Treatment of Cholelithiasis
Laparoscopic cholecystectomy is the primary treatment for symptomatic cholelithiasis, with early cholecystectomy (within 7-10 days of symptom onset) resulting in shorter recovery time and hospitalization compared to delayed procedures. 1
Diagnostic Approach
- Clinical presentation: Right upper quadrant pain, fever, Murphy's sign
- Laboratory tests: Leukocytosis, elevated liver enzymes
- Imaging: Ultrasound is the first-line imaging modality showing:
- Pericholecystic fluid
- Distended gallbladder
- Edematous gallbladder wall
- Gallstones (may be impacted in cystic duct)
Treatment Algorithm
1. Asymptomatic Cholelithiasis
- Generally managed expectantly (observation)

[Extracted entries]

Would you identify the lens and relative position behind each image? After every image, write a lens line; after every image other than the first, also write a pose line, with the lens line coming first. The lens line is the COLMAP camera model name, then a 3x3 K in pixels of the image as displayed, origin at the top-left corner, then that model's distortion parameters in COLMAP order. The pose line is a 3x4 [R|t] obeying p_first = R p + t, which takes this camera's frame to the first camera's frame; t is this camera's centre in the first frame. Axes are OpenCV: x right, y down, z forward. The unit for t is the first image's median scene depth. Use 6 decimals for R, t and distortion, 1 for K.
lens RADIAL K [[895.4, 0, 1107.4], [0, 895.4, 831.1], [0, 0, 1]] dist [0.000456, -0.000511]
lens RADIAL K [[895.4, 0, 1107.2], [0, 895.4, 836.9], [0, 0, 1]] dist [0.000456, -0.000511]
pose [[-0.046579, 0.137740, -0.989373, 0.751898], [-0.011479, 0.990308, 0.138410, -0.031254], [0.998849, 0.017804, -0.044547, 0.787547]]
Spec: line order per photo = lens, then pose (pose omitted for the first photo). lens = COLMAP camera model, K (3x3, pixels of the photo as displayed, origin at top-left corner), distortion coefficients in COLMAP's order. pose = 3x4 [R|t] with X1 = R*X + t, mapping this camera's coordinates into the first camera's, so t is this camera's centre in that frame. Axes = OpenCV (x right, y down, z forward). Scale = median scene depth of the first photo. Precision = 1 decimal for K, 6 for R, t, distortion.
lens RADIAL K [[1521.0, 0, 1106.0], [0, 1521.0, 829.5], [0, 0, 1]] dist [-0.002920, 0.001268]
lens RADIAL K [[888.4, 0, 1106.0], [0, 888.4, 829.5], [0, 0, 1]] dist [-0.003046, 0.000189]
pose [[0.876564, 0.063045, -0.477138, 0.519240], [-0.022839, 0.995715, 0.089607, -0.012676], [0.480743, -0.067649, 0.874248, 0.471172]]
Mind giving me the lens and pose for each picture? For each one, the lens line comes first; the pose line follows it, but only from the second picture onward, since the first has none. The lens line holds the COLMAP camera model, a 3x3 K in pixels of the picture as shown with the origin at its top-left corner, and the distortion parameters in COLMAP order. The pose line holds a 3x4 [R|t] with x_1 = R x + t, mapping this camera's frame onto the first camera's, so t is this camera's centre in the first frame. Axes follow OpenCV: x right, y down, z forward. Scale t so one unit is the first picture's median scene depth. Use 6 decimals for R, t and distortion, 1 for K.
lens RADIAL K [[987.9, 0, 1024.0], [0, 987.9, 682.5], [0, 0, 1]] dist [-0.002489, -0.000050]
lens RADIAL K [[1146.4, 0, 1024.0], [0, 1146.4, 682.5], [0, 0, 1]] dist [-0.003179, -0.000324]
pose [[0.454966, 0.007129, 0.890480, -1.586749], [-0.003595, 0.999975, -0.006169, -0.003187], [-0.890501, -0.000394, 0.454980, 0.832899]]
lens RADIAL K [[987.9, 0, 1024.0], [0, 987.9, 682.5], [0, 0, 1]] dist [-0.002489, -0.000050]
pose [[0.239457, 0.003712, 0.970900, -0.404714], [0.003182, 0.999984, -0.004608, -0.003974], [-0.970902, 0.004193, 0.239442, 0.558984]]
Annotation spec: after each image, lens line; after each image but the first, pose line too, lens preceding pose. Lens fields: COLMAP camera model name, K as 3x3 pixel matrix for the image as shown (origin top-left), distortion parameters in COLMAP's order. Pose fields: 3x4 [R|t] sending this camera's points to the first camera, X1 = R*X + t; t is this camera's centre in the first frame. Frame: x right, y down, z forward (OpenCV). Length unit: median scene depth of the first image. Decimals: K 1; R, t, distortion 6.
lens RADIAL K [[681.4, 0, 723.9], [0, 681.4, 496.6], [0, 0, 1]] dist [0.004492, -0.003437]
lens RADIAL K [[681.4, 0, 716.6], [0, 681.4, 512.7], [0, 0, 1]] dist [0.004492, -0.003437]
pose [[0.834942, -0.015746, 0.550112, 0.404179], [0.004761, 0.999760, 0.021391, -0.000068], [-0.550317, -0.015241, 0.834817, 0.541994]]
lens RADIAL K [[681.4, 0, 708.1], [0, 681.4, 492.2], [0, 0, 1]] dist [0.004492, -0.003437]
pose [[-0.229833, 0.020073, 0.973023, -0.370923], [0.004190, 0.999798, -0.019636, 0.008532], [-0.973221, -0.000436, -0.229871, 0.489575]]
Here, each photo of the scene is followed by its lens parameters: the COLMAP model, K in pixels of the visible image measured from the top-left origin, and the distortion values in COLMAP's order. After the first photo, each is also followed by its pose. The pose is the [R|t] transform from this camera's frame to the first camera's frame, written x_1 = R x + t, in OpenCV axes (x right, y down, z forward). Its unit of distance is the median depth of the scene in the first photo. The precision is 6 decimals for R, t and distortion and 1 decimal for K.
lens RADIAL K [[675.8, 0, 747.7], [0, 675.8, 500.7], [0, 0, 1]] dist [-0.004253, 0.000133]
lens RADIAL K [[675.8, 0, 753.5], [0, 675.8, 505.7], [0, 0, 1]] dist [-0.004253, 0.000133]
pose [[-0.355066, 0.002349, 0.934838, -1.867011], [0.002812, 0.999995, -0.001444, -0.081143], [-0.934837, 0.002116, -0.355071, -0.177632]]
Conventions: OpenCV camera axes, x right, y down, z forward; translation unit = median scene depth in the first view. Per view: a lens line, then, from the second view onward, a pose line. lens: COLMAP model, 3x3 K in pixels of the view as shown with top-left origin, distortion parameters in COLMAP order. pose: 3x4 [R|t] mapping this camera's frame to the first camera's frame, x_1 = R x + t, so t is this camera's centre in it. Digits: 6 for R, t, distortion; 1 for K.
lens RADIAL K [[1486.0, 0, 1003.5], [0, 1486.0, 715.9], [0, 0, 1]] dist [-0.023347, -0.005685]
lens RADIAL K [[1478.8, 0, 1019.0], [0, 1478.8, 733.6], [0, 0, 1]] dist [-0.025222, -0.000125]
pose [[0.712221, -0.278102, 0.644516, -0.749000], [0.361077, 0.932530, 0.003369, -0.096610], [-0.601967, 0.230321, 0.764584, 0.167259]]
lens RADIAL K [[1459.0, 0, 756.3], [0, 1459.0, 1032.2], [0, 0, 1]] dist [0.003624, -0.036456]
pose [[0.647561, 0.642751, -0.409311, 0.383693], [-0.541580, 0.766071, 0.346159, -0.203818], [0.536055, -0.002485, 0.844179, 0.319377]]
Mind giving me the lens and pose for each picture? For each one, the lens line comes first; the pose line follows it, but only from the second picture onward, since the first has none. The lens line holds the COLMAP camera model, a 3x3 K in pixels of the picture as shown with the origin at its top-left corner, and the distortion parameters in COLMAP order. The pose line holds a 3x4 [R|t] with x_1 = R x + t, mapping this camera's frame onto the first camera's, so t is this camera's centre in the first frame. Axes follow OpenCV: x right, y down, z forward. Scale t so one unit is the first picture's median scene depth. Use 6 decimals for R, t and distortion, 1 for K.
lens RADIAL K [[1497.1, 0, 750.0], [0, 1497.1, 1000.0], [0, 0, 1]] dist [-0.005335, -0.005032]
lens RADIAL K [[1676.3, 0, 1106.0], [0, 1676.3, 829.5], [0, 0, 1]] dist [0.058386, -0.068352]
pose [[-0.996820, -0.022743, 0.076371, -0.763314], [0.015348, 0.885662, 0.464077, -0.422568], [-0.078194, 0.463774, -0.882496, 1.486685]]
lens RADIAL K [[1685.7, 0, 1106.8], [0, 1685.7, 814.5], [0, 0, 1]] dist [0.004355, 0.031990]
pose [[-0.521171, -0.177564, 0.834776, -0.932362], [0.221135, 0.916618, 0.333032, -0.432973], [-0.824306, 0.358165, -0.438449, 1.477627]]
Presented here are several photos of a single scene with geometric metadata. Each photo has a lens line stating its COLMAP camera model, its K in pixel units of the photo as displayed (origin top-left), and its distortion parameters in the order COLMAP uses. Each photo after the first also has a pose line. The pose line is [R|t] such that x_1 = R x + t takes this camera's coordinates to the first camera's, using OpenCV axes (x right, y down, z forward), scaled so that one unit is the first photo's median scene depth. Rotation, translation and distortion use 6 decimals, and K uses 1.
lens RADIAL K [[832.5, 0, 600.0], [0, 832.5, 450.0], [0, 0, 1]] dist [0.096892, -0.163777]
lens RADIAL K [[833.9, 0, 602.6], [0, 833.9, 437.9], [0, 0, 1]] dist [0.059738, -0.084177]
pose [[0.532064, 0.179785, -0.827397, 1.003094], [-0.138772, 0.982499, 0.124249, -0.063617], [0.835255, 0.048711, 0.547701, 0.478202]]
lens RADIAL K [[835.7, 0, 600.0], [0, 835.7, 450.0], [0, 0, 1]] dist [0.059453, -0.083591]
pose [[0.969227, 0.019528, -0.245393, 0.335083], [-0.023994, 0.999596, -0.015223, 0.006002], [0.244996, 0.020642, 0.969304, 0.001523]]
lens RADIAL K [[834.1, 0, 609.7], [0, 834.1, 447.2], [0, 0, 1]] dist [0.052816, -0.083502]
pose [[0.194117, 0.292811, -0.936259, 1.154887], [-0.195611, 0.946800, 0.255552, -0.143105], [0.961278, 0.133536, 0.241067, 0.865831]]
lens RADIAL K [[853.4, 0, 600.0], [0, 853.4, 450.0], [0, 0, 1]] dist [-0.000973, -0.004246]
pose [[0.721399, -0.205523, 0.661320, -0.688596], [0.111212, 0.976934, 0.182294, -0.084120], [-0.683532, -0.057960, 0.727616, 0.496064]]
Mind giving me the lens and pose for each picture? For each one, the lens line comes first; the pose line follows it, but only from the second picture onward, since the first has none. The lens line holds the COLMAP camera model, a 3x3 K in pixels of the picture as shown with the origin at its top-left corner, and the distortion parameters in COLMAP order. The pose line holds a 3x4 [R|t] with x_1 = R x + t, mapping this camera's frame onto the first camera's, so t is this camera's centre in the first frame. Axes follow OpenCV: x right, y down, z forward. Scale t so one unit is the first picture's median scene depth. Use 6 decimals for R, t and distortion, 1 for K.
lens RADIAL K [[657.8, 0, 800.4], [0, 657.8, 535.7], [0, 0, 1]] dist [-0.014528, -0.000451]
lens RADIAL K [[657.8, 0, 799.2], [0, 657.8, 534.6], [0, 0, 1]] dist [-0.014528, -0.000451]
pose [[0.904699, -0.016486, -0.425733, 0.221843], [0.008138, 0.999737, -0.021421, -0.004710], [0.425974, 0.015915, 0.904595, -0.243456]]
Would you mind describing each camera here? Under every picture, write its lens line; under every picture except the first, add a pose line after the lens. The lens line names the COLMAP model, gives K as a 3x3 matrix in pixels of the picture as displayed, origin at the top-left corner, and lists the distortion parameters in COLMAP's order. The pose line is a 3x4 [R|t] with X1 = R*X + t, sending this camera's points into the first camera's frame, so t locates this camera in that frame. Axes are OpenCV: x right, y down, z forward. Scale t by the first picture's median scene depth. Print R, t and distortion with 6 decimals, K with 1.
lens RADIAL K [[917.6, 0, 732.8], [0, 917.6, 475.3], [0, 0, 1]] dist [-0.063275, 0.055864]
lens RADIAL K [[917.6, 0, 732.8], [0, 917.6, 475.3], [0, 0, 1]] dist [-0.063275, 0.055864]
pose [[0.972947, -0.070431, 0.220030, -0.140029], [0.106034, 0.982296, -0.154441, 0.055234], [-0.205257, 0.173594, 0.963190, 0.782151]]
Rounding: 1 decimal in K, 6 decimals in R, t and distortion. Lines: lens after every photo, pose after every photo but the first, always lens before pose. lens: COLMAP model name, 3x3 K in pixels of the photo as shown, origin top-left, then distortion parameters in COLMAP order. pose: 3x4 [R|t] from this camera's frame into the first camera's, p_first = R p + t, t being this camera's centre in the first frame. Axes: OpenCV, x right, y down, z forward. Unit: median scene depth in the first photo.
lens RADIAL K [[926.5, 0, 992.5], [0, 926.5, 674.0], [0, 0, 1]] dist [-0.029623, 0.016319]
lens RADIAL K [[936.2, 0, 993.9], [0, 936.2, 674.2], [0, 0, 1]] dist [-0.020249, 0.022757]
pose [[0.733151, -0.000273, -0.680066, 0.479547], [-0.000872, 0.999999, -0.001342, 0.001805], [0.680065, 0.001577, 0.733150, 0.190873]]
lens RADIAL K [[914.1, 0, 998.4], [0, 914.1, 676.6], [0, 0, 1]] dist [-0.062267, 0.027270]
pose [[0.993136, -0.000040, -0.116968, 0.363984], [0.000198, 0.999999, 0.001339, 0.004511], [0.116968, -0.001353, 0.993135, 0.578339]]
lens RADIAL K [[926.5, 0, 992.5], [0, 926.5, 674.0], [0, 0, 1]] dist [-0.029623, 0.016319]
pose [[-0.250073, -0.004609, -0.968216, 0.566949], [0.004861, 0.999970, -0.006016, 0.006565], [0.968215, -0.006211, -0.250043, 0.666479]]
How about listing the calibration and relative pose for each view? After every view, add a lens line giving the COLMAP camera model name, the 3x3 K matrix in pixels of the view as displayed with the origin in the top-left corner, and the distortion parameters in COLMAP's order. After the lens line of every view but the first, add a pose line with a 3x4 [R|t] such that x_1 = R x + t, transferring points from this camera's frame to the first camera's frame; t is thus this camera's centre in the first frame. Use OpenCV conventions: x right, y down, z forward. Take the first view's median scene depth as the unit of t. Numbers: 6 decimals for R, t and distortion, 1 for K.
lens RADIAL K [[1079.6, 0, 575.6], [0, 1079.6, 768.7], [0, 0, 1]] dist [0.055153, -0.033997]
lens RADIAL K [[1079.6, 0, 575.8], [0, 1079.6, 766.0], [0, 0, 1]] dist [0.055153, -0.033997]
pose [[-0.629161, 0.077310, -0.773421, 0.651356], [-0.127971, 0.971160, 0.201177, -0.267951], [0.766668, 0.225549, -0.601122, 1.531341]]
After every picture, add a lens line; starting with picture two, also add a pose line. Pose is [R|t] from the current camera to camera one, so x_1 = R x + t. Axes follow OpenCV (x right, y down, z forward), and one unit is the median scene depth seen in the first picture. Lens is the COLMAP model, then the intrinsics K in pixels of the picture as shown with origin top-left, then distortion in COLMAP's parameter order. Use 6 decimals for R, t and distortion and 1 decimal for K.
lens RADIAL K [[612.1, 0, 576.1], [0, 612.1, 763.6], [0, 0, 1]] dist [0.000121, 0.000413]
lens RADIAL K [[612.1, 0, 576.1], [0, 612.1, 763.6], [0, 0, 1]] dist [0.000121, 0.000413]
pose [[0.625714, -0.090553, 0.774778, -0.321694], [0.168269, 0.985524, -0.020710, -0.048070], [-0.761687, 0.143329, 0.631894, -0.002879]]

> _What is required_
Echo, word for word, the stretch of the cholelithiasis treatment text from "Treatment of Cholelithiasis" through "in cystic duct)". Nothing here depends on the entries.

> _Answer_
Treatment of Cholelithiasis
Laparoscopic cholecystectomy is the primary treatment for symptomatic cholelithiasis, with early cholecystectomy (within 7-10 days of symptom onset) resulting in shorter recovery time and hospitalization compared to delayed procedures. 1
Diagnostic Approach
- Clinical presentation: Right upper quadrant pain, fever, Murphy's sign
- Laboratory tests: Leukocytosis, elevated liver enzymes
- Imaging: Ultrasound is the first-line imaging modality showing:
- Pericholecystic fluid
- Distended gallbladder
- Edematous gallbladder wall
- Gallstones (may be impacted in cystic duct)